Is Judge Sonia Sotomayor a socialist?

Steve Waldman at Beliefnet was one of the first to point out that the White House has circulated Judge Sotomayor's 1976 Princeton yearbook entry, in which she quotes Norman Thomas. Citing Wikipedia, Waldman calls Thomas, "The leading American Socialist politician of the 20th century."

Actually, Wikipedia now describes Thomas as, "a leading American socialist, pacifist, and six-time presidential candidate for the Socialist Party of America."

There are a few problems with the potential tempest in a teapot that such a citation may stir up during the Judge's confirmation hearings.

First off, catching this socialist quotation is just a "gotcha" moment, not a serious review of any of the Judge's political attitudes.

But more to the point, we have a theory about how the Judge got this quotation.
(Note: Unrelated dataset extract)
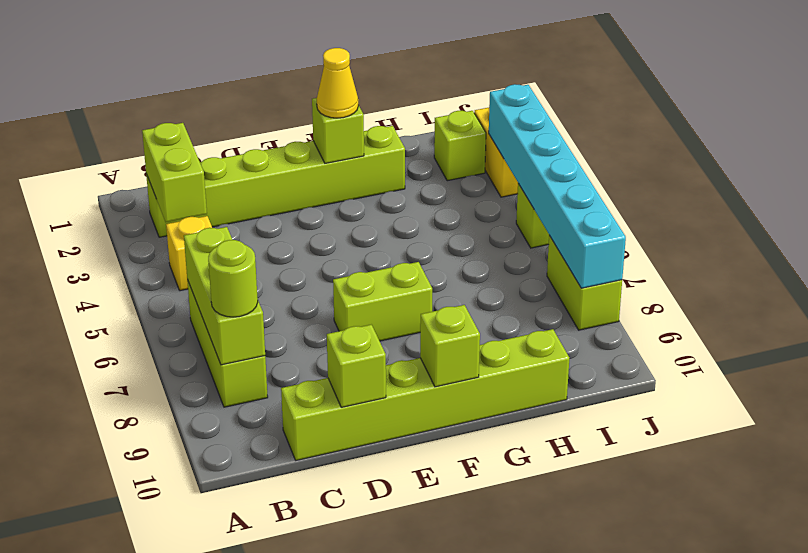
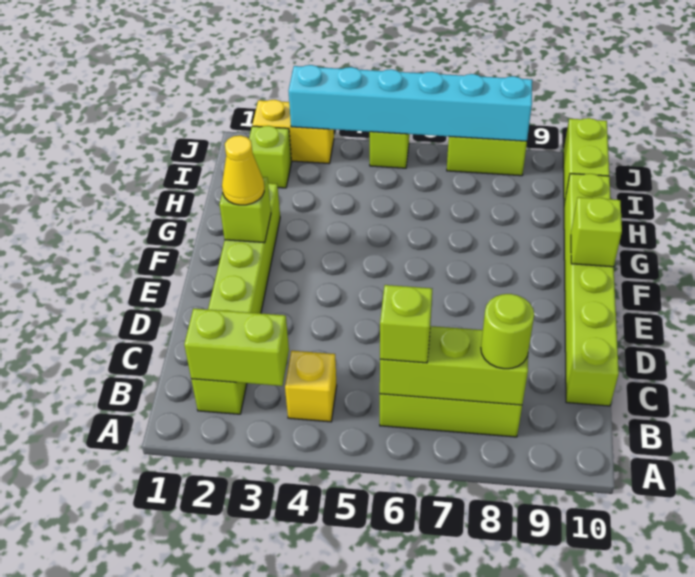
lime 1x1 brick [327,325,386,407] -> lime 1x1 brick moved to [380,285,432,363]
lime 1x2 brick [333,262,432,341] -> lime 1x2 brick moved to [563,118,609,204]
The end of the Wikipedia entry on Thomas notes that a dedicatory plaque in the Norman Thomas '05 Library at Princeton University's Forbes college reads:
Norman M. Thomas, class of 1905.
"I am not the champion of lost causes,
but the champion of causes not yet won."
The Judge's use of this quotation cuts two ways with us. First it suggests to us that she scrambled for a last minute quote for her yearbook entry and picked one from the wall of a library.

But then, on the positive side, this confirms to us that Sotomayor was one of those students at Princeton who actually entered a library. As this professor can attest, many students he's taught did not know where any of their campus libraries were located.

But then again, this small library is in the Forbes residential college; it is not Princeton's main library. The Norman Thomas 1905 Library at Forbes College, "Contains a general collection, reference books and periodicals, as well as an extensive science fiction collection."

Admittedly, there are plenty of problems with our library-plaque-quotation theory. We don't know if there was a library at that residential college in 1976. And we don't know if there was a plaque up during that time. Prior to 1984 (from 1970 to 1983) the college was called the Princeton Inn College, and its residents were called "Innmates." We further don't know if Sotomayor was a resident of that college. It's a weak theory.

So, having explored all that, let the confirmation hearing socialist quotation gotchas begin.


Richard said...

In 1907 David Ben-Gurion joined the Zionist Socialist movement. Golda Meir was the head of the Socialist Mapai party. The most celebrated Israeli general Moshe Dayan was born to a Socialist family. The Kabutz communities were based on Socialism. Come to think about it, without Socialism Israel would have never come into being.

There is no shame in the label, rather it is a badge of honor.